Unlike any before it, this was not the story of Kings and Queens and Lords and Ladies, but a history of ordinary people as told through collections of old documents and memories. The series was based around the ancient parish of Kibworth in the Gartree hundred, which today comprises three villages: Kibworth Harcourt, Kibworth Beauchamp and Smeeton Westerly.
The project began for the villages on a weekend in July 2009 with the Big Dig, organised by Michael’s production company (MayaVision International) and co-ordinated by Prof Carenza Lewis (a frequent presenter on Channel 4's Time Team), who, with local archaeologists, worked alongside over 150 volunteers to dig 55 one metre square test pits in their gardens and recorded everything they found as they worked their way back through time to the Roman period.
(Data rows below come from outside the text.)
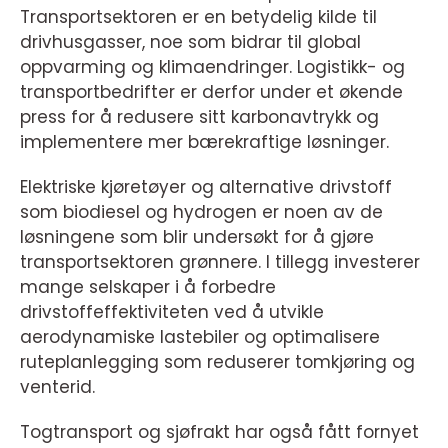
Transportsektoren er en betydelig kilde til
drivhusgasser, noe som bidrar til global
oppvarming og klimaendringer. Logistikk- og
transportbedrifter er derfor under et økende
press for å redusere sitt karbonavtrykk og
implementere mer bærekraftige løsninger.
Elektriske kjøretøyer og alternative drivstoff
som biodiesel og hydrogen er noen av de
løsningene som blir undersøkt for å gjøre
transportsektoren grønnere. I tillegg investerer
mange selskaper i å forbedre
drivstoffeffektiviteten ved å utvikle
aerodynamiske lastebiler og optimalisere
ruteplanlegging som reduserer tomkjøring og
venterid.
Togtransport og sjøfrakt har også fått fornyet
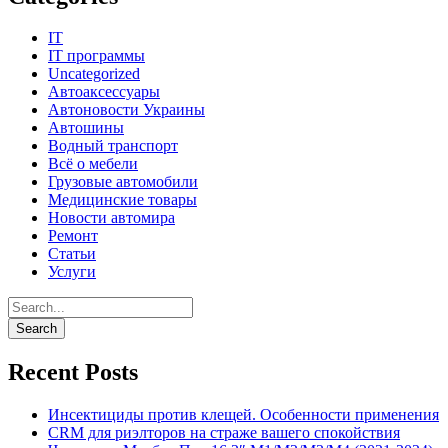
IT
IT программы
Uncategorized
Автоаксессуары
Автоновости Украины
Автошины
Водный транспорт
Всё о мебели
Грузовые автомобили
Медицинские товары
Новости автомира
Ремонт
Статьи
Услуги
Recent Posts
Инсектициды против клещей. Особенности применения
CRM для риэлторов на страже вашего спокойствия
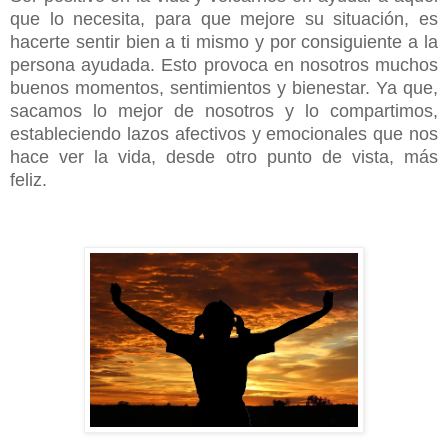
que lo necesita, para que mejore su situación, es
hacerte sentir bien a ti mismo y por consiguiente a la
persona ayudada. Esto provoca en nosotros muchos
buenos momentos, sentimientos y bienestar. Ya que,
sacamos lo mejor de nosotros y lo compartimos,
estableciendo lazos afectivos y emocionales que nos
hace ver la vida, desde otro punto de vista, más
feliz.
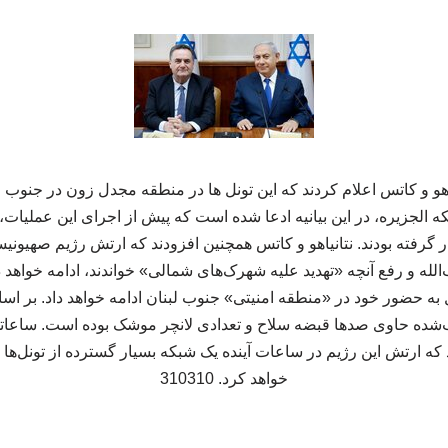
یاهو و کاتس اعلام کردند که این تونل ها در منطقه مجدل زون در جنوب 
ه الجزیره، در این بیانیه ادعا شده است که پیش از اجرای این عملیات، 
ار گرفته بودند. نتانیاهو و کاتس همچنین افزودند که ارتش رژیم صهیونی
 و رفع آنچه «تهدید علیه شهرک‌های شمالی» خواندند، ادامه خواهد داد.
ه حضور خود در «منطقه امنیتی» جنوب لبنان ادامه خواهد داد. بر اس
شده حاوی صدها قبضه سلاح و تعدادی لانچر موشک بوده است. ساعاتی
 ارتش این رژیم در ساعات آینده یک شبکه بسیار گسترده از تونل‌ها ر
خواهد کرد. 310310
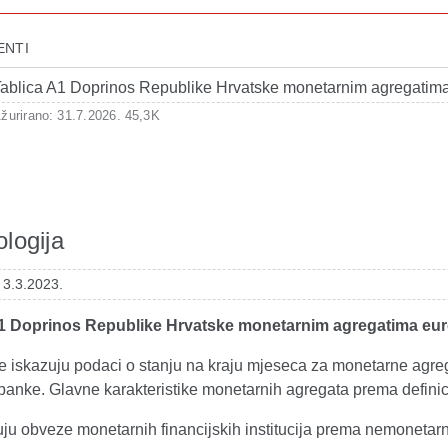
ENTI
ablica A1 Doprinos Republike Hrvatske monetarnim agregatim
žurirano: 31.7.2026.
45,3K
logija
 3.3.2023.
A1 Doprinos Republike Hrvatske monetarnim agregatima eu
se iskazuju podaci o stanju na kraju mjeseca za monetarne agre
banke. Glavne karakteristike monetarnih agregata prema definic
uju obveze monetarnih financijskih institucija prema nemoneta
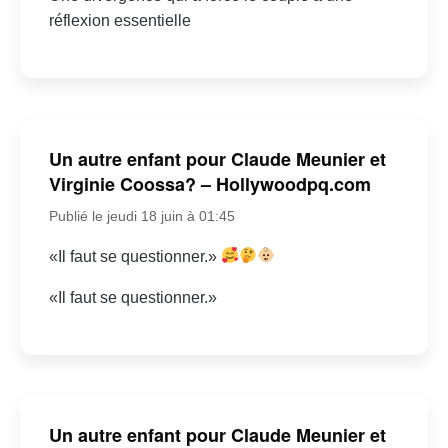
réflexion essentielle
Un autre enfant pour Claude Meunier et
Virginie Coossa? – Hollywoodpq.com
Publié le jeudi 18 juin à 01:45
«Il faut se questionner.»
«Il faut se questionner.»
Un autre enfant pour Claude Meunier et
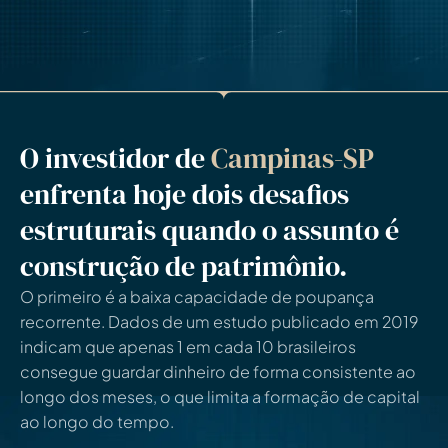
O investidor de
Campinas-SP
enfrenta hoje dois desafios
estruturais quando o assunto é
construção de patrimônio.
O primeiro é a baixa capacidade de poupança
recorrente. Dados de um estudo publicado em 2019
indicam que apenas 1 em cada 10 brasileiros
consegue guardar dinheiro de forma consistente ao
longo dos meses, o que limita a formação de capital
ao longo do tempo.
One of the pits, dug in the corner of the car park of The Coach & Horses Inn on the A6, where the team were based throughout the weekend, produced one of the most interesting artefacts – a tiny fragment of bone comb from the DarkAges. Moving between the national and the local narratives, Michael and the production team filmed until October 2010 to set the lives of the ordinary people from the three villages in the context of great events: from the Viking invasions and the Norman Conquest to the Industrial Revolution and the two World Wars.
Fittingly, the series finished in September 2010 with the burial of a time capsule in The Coach & Horses’ car park by Michael Wood and one-time landlord and his wife, Andrew and Beverley Southerden.